As millions of people turn to Facebook each day for socialization, reading the news, and posting funny pictures, employers are naturally concerned about how employee social media use reflects back on their company. The news is full of stories involving employees who were fired or at least put on probation for inflammatory or offensive material, but these firings are not always judged as legal or fair. Find out what makes it tricky to craft an employer social media policy so you can tread through this minefield carefully.
Specificity Matters
First, a policy regarding the consequences for behavior outside of work, including posts made on social media, must include specific examples of unacceptable behavior. Writing a general blanket policy that would allow the employer to pick and choose what's unacceptable may violate the requirements set by national labor boards and other groups. In order to come out ahead in a mediation situation or legal case, it's best to be as specific as possible and list exemptions as well. For example, mention that racist and sexist postings are specifically forbidden, or outline that employees shouldn't name the company when posting about work situations.
Fair Treatment Importance
Once you've set a social media policy, you must enforce it fairly across the entire body of employees. Even the CEO and highest-level executives must be held accountable to the same requirements set for an unpaid intern working with the company. By demonstrating a clear record of treating everyone in your company equally, you're not going to run afoul of a discrimination claim from a former or current employee who is reprimanded for something they post on social media. The policy itself should also outline how it will be applied evenly across the board so no one can claim they assumed they were exempt from its requirements.
Public Limitations
Not all companies and organizations have the same rights for limiting what their employees do and share outside of work hours. Recent cases show a trend to interpret public employees as preserving their rights to free speech even when their employers set a limiting clause on social media posts that contain negative material. Depending on who funds the company and how employees are hired, you may not be able to limit their ability to post anything they like during their own free time. Discuss your company's status with a lawyer, especially if you're in a gray zone like a non-profit organization or a limited-profit company.
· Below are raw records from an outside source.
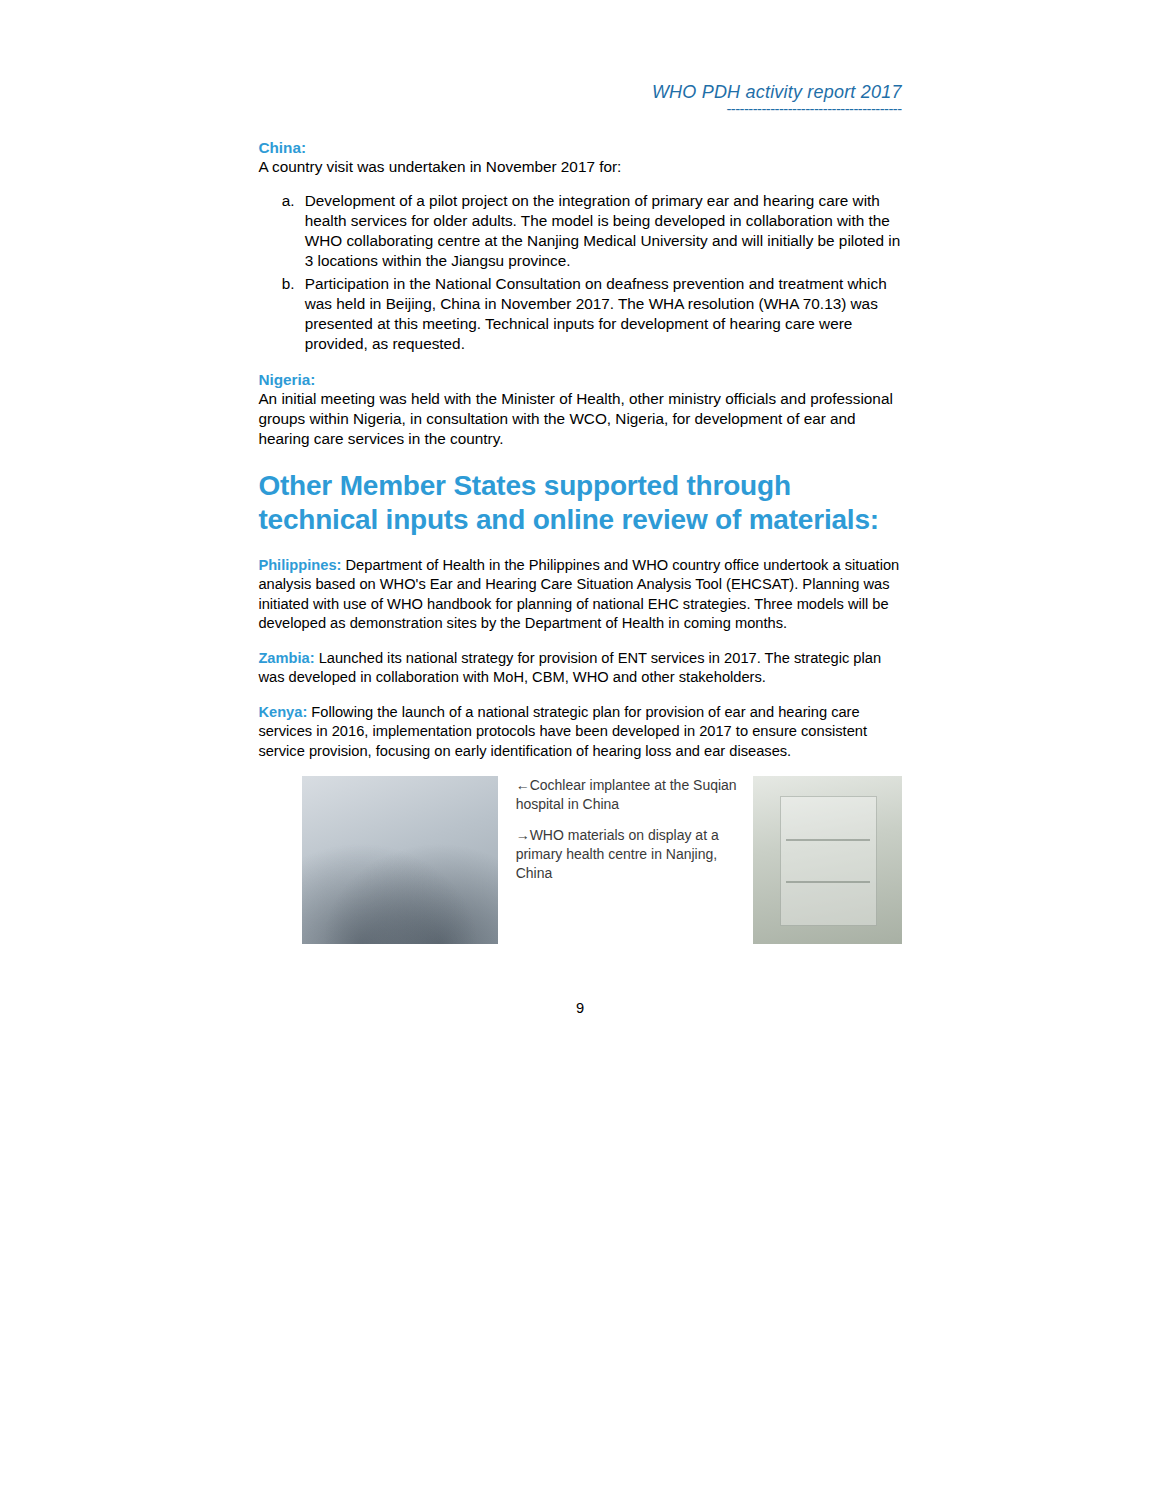WHO PDH activity report 2017
----------------------------------------
China:
A country visit was undertaken in November 2017 for:
Development of a pilot project on the integration of primary ear and hearing care with health services for older adults. The model is being developed in collaboration with the WHO collaborating centre at the Nanjing Medical University and will initially be piloted in 3 locations within the Jiangsu province.
Participation in the National Consultation on deafness prevention and treatment which was held in Beijing, China in November 2017. The WHA resolution (WHA 70.13) was presented at this meeting. Technical inputs for development of hearing care were provided, as requested.
Nigeria:
An initial meeting was held with the Minister of Health, other ministry officials and professional groups within Nigeria, in consultation with the WCO, Nigeria, for development of ear and hearing care services in the country.
Other Member States supported through technical inputs and online review of materials:
Philippines: Department of Health in the Philippines and WHO country office undertook a situation analysis based on WHO's Ear and Hearing Care Situation Analysis Tool (EHCSAT). Planning was initiated with use of WHO handbook for planning of national EHC strategies. Three models will be developed as demonstration sites by the Department of Health in coming months.
Zambia: Launched its national strategy for provision of ENT services in 2017. The strategic plan was developed in collaboration with MoH, CBM, WHO and other stakeholders.
Kenya: Following the launch of a national strategic plan for provision of ear and hearing care services in 2016, implementation protocols have been developed in 2017 to ensure consistent service provision, focusing on early identification of hearing loss and ear diseases.
←Cochlear implantee at the Suqian hospital in China
→WHO materials on display at a primary health centre in Nanjing, China
9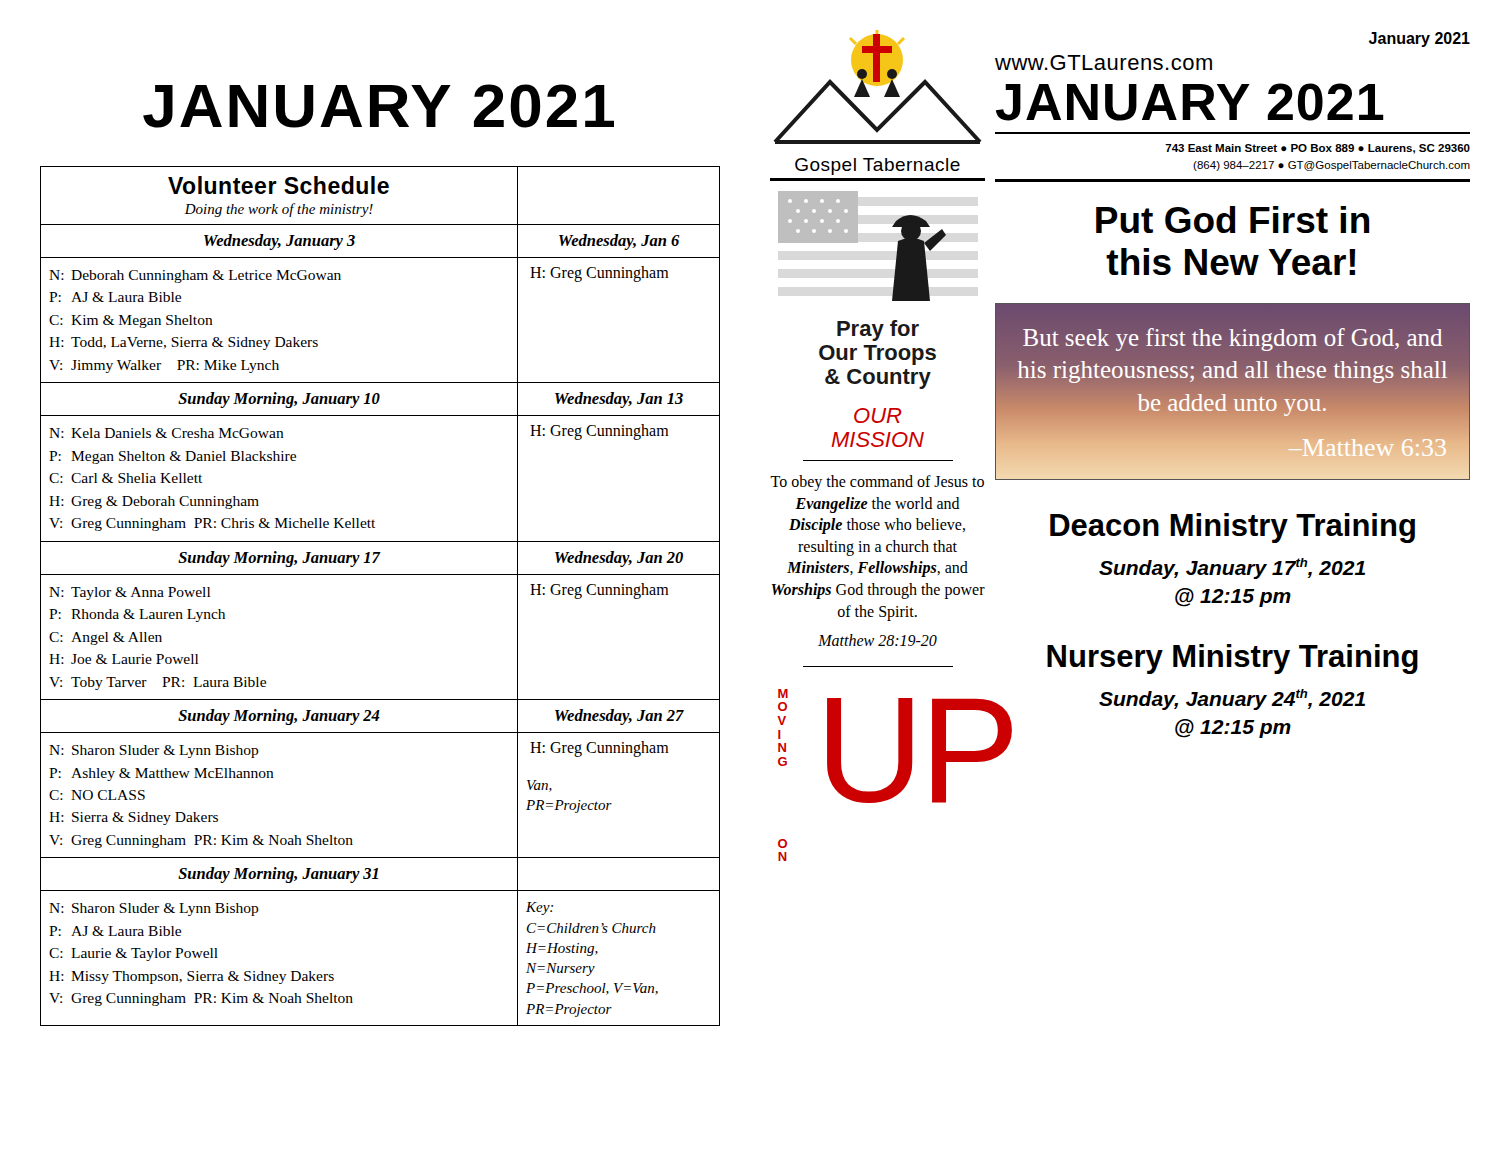JANUARY 2021
| Volunteer Schedule Doing the work of the ministry! | |
| Wednesday, January 3 | Wednesday, Jan 6 |
| N: Deborah Cunningham & Letrice McGowan P: AJ & Laura Bible C: Kim & Megan Shelton H: Todd, LaVerne, Sierra & Sidney Dakers V: Jimmy Walker PR: Mike Lynch | H: Greg Cunningham |
| Sunday Morning, January 10 | Wednesday, Jan 13 |
| N: Kela Daniels & Cresha McGowan P: Megan Shelton & Daniel Blackshire C: Carl & Shelia Kellett H: Greg & Deborah Cunningham V: Greg Cunningham PR: Chris & Michelle Kellett | H: Greg Cunningham |
| Sunday Morning, January 17 | Wednesday, Jan 20 |
| N: Taylor & Anna Powell P: Rhonda & Lauren Lynch C: Angel & Allen H: Joe & Laurie Powell V: Toby Tarver PR: Laura Bible | H: Greg Cunningham |
| Sunday Morning, January 24 | Wednesday, Jan 27 |
| N: Sharon Sluder & Lynn Bishop P: Ashley & Matthew McElhannon C: NO CLASS H: Sierra & Sidney Dakers V: Greg Cunningham PR: Kim & Noah Shelton | H: Greg Cunningham Van, PR=Projector |
| Sunday Morning, January 31 | |
| N: Sharon Sluder & Lynn Bishop P: AJ & Laura Bible C: Laurie & Taylor Powell H: Missy Thompson, Sierra & Sidney Dakers V: Greg Cunningham PR: Kim & Noah Shelton | Key: C=Children’s Church H=Hosting, N=Nursery P=Preschool, V=Van, PR=Projector |
Gospel Tabernacle
Pray for
Our Troops
& Country
OUR
MISSION
To obey the command of Jesus to Evangelize the world and Disciple those who believe, resulting in a church that Ministers, Fellowships, and Worships God through the power of the Spirit.
Matthew 28:19-20
M
O
V
I
N
G
UP
O
N
January 2021
www.GTLaurens.com
JANUARY 2021
743 East Main Street ● PO Box 889 ● Laurens, SC 29360
(864) 984–2217 ● GT@GospelTabernacleChurch.com
Put God First in
this New Year!
But seek ye first the kingdom of God, and his righteousness; and all these things shall be added unto you. –Matthew 6:33
Deacon Ministry Training
Sunday, January 17th, 2021
@ 12:15 pm
Nursery Ministry Training
Sunday, January 24th, 2021
@ 12:15 pm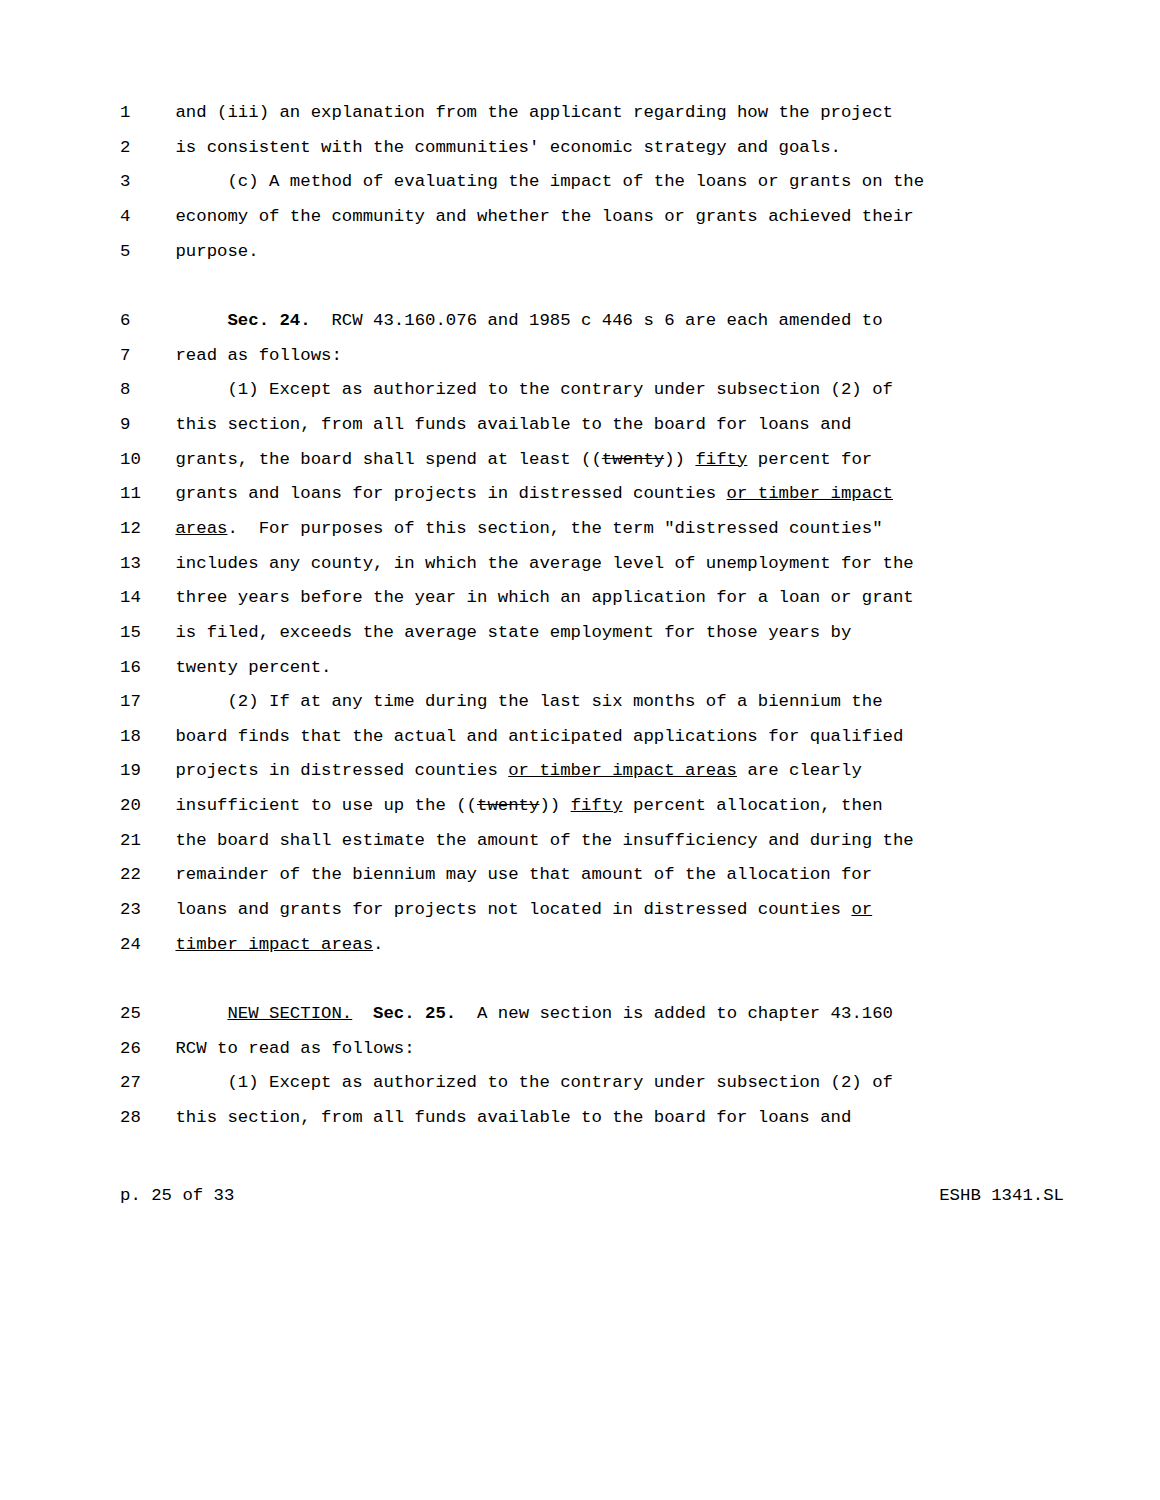1 and (iii) an explanation from the applicant regarding how the project
2 is consistent with the communities' economic strategy and goals.
3 (c) A method of evaluating the impact of the loans or grants on the
4 economy of the community and whether the loans or grants achieved their
5 purpose.
6 Sec. 24. RCW 43.160.076 and 1985 c 446 s 6 are each amended to
7 read as follows:
8 (1) Except as authorized to the contrary under subsection (2) of
9 this section, from all funds available to the board for loans and
10 grants, the board shall spend at least ((twenty)) fifty percent for
11 grants and loans for projects in distressed counties or timber impact
12 areas. For purposes of this section, the term "distressed counties"
13 includes any county, in which the average level of unemployment for the
14 three years before the year in which an application for a loan or grant
15 is filed, exceeds the average state employment for those years by
16 twenty percent.
17 (2) If at any time during the last six months of a biennium the
18 board finds that the actual and anticipated applications for qualified
19 projects in distressed counties or timber impact areas are clearly
20 insufficient to use up the ((twenty)) fifty percent allocation, then
21 the board shall estimate the amount of the insufficiency and during the
22 remainder of the biennium may use that amount of the allocation for
23 loans and grants for projects not located in distressed counties or
24 timber impact areas.
25 NEW SECTION. Sec. 25. A new section is added to chapter 43.160
26 RCW to read as follows:
27 (1) Except as authorized to the contrary under subsection (2) of
28 this section, from all funds available to the board for loans and
p. 25 of 33 ESHB 1341.SL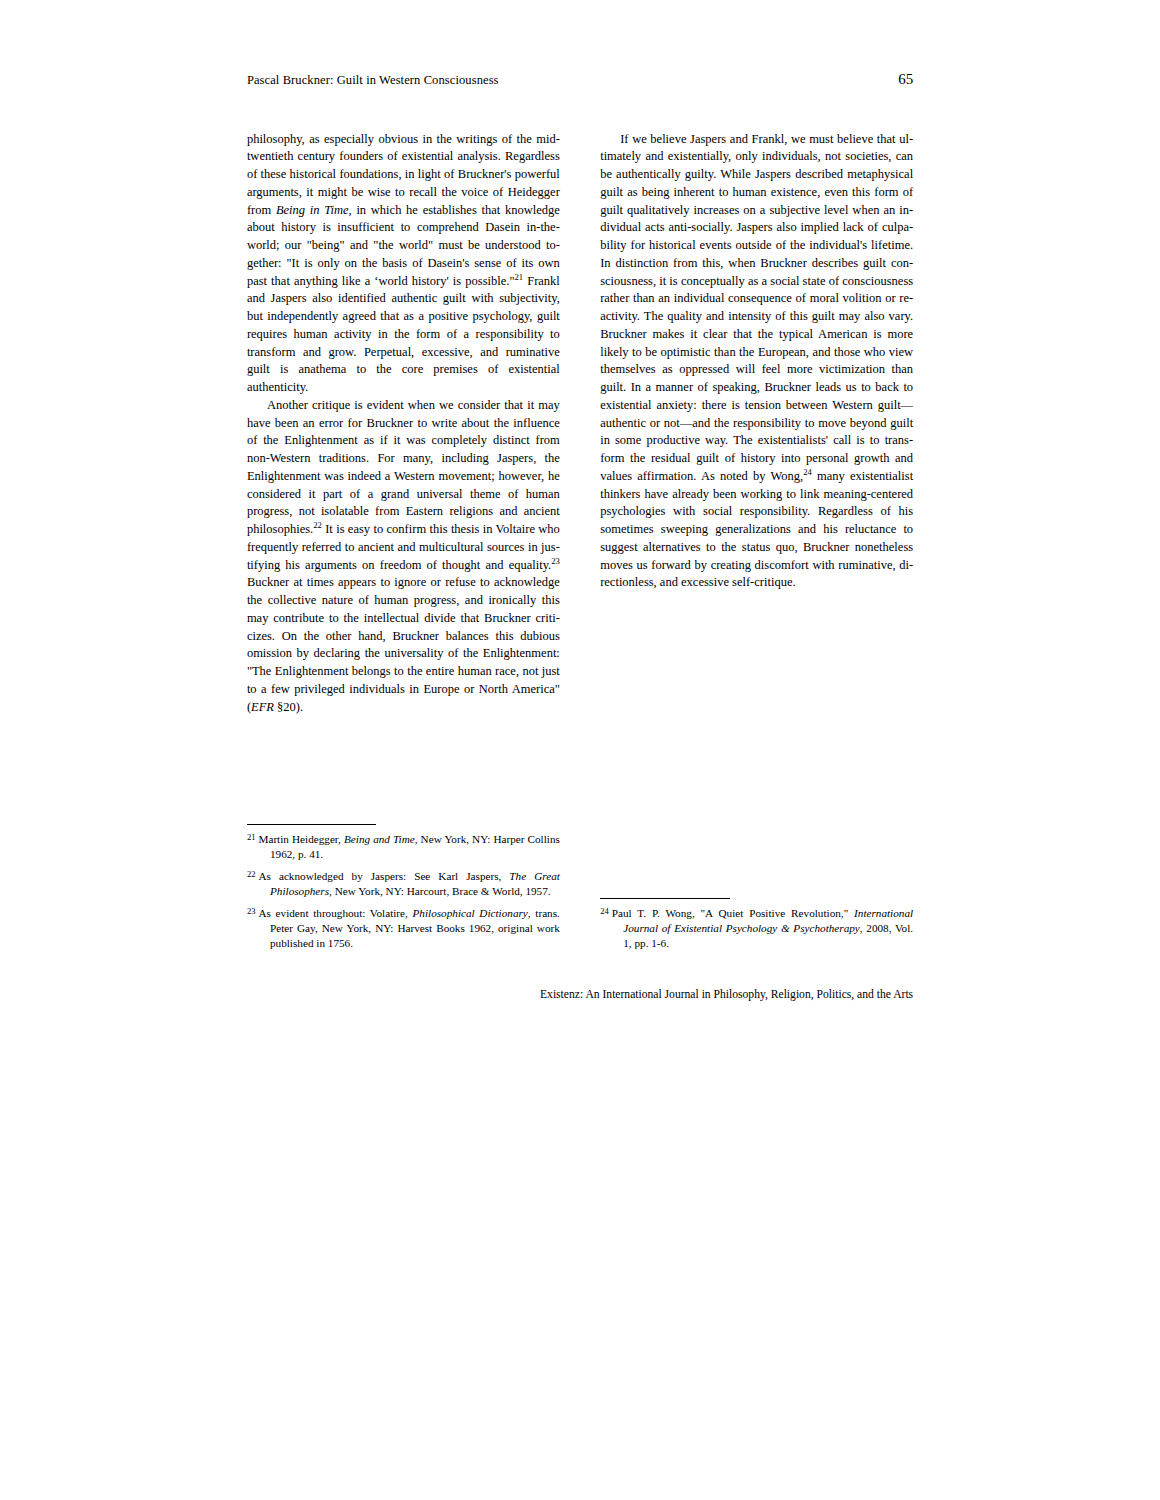Pascal Bruckner: Guilt in Western Consciousness 65
philosophy, as especially obvious in the writings of the mid-twentieth century founders of existential analysis. Regardless of these historical foundations, in light of Bruckner's powerful arguments, it might be wise to recall the voice of Heidegger from Being in Time, in which he establishes that knowledge about history is insufficient to comprehend Dasein in-the-world; our "being" and "the world" must be understood together: "It is only on the basis of Dasein's sense of its own past that anything like a ‘world history' is possible."21 Frankl and Jaspers also identified authentic guilt with subjectivity, but independently agreed that as a positive psychology, guilt requires human activity in the form of a responsibility to transform and grow. Perpetual, excessive, and ruminative guilt is anathema to the core premises of existential authenticity.
Another critique is evident when we consider that it may have been an error for Bruckner to write about the influence of the Enlightenment as if it was completely distinct from non-Western traditions. For many, including Jaspers, the Enlightenment was indeed a Western movement; however, he considered it part of a grand universal theme of human progress, not isolatable from Eastern religions and ancient philosophies.22 It is easy to confirm this thesis in Voltaire who frequently referred to ancient and multicultural sources in justifying his arguments on freedom of thought and equality.23 Buckner at times appears to ignore or refuse to acknowledge the collective nature of human progress, and ironically this may contribute to the intellectual divide that Bruckner criticizes. On the other hand, Bruckner balances this dubious omission by declaring the universality of the Enlightenment: "The Enlightenment belongs to the entire human race, not just to a few privileged individuals in Europe or North America" (EFR §20).
21 Martin Heidegger, Being and Time, New York, NY: Harper Collins 1962, p. 41.
22 As acknowledged by Jaspers: See Karl Jaspers, The Great Philosophers, New York, NY: Harcourt, Brace & World, 1957.
23 As evident throughout: Volatire, Philosophical Dictionary, trans. Peter Gay, New York, NY: Harvest Books 1962, original work published in 1756.
If we believe Jaspers and Frankl, we must believe that ultimately and existentially, only individuals, not societies, can be authentically guilty. While Jaspers described metaphysical guilt as being inherent to human existence, even this form of guilt qualitatively increases on a subjective level when an individual acts anti-socially. Jaspers also implied lack of culpability for historical events outside of the individual's lifetime. In distinction from this, when Bruckner describes guilt consciousness, it is conceptually as a social state of consciousness rather than an individual consequence of moral volition or reactivity. The quality and intensity of this guilt may also vary. Bruckner makes it clear that the typical American is more likely to be optimistic than the European, and those who view themselves as oppressed will feel more victimization than guilt. In a manner of speaking, Bruckner leads us to back to existential anxiety: there is tension between Western guilt—authentic or not—and the responsibility to move beyond guilt in some productive way. The existentialists' call is to transform the residual guilt of history into personal growth and values affirmation. As noted by Wong,24 many existentialist thinkers have already been working to link meaning-centered psychologies with social responsibility. Regardless of his sometimes sweeping generalizations and his reluctance to suggest alternatives to the status quo, Bruckner nonetheless moves us forward by creating discomfort with ruminative, directionless, and excessive self-critique.
24 Paul T. P. Wong, "A Quiet Positive Revolution," International Journal of Existential Psychology & Psychotherapy, 2008, Vol. 1, pp. 1-6.
Existenz: An International Journal in Philosophy, Religion, Politics, and the Arts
For private companies, social media policies are not generally considered a constitutional issue as long as they're included as part of a hiring contract. It's not enforceable to simply set a new policy and expect all current employees to immediately follow it. Make sure an employer lawyer guides the process of establishing a new media policy in a business with many established employees so that there are no violations of due notice.
State Laws
Finally, some states are establishing laws either in favor of employee free speech or the employer's right to maintain a certain image. For example, South Carolina is going as far as banning the use of social media while at work entirely unless it's necessary for the function of an employee's job. Other states are establishing rules that employees can post practically anything outside of work hours, and others set regulations based on whether the employee is clearly linked to the employer in some way during the offensive posting. Check into your state's current and pending laws regarding this crucial labor detail before determining what's legal in your state. Setting a policy that violates state laws will only make the policy impossible to enforce.